In this final section, we demonstrate serving our trained model
as a web service and interacting with it using HTTP requests.

Starting the Web Service
^^^^^^^^^^^^^^^^^^^^^^^^

To serve the model, use the following command:

.. code-block:: shell

    eirserve --model-path [MODEL_PATH]

Replace `[MODEL_PATH]` with the actual path to your trained model.
This command initiates a web service that listens for incoming requests.

Here is an example of the command:

.. literalinclude:: ../tutorial_files/a_using_eir/03_sequence_tutorial/commands/SEQUENCE_DEPLOY.txt
    :language: console

Sending Requests
^^^^^^^^^^^^^^^^

With the server running, we can now send requests. For sequence data like IMDb reviews,
we send the payload as a simple JSON object.

Here's an example Python function demonstrating this process:

.. code-block:: python

    import requests

    def send_request(url: str, payload: dict):
        response = requests.post(url, json=payload)
        return response.json()

    payload = {
        "imdb_reviews": "This movie was great! I loved it!"
    }

    response = send_request('http://localhost:8000/predict', payload)
    print(response)

Additionally, you can send requests using `bash`:

.. code-block:: bash

    curl -X 'POST' \\
      'http://localhost:8000/predict' \\
      -H 'accept: application/json' \\
      -H 'Content-Type: application/json' \\
      -d '{
          "imdb_reviews": "This movie was great!
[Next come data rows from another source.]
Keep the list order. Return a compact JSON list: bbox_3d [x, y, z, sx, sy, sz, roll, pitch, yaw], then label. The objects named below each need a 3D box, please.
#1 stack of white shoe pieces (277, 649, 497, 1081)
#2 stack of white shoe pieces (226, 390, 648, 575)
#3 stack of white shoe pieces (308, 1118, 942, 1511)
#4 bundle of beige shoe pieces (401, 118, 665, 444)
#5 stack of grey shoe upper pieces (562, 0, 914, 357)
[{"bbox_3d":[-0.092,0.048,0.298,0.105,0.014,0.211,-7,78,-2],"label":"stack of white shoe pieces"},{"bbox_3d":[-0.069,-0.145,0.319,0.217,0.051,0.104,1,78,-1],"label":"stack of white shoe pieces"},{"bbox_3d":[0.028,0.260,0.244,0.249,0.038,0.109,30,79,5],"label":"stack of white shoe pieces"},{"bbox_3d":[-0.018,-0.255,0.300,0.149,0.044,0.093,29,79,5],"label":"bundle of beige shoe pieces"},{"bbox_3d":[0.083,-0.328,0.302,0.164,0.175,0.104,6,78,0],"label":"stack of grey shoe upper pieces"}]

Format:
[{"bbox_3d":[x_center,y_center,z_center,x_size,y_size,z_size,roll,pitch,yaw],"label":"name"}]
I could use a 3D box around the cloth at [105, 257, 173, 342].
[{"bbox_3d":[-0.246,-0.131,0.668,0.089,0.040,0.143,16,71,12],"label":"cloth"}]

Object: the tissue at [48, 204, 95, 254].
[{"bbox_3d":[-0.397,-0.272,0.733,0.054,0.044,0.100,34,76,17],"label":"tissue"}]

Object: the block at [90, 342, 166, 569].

I loved it!"
      }'

Analyzing Responses
^^^^^^^^^^^^^^^^^^^

After sending requests to the served model, the responses can be analyzed.
These responses provide insights into the model's predictions based on the input data.

.. literalinclude:: ../tutorial_files/a_using_eir/03_sequence_tutorial/serve_results/predictions.json
    :language: json
    :caption: predictions.json

This concludes the sequence tutorial,
thank you for making it this far.
I hope you enjoyed it and it was useful to you.
Feel free to try this out on your own data,
I would love to hear about it!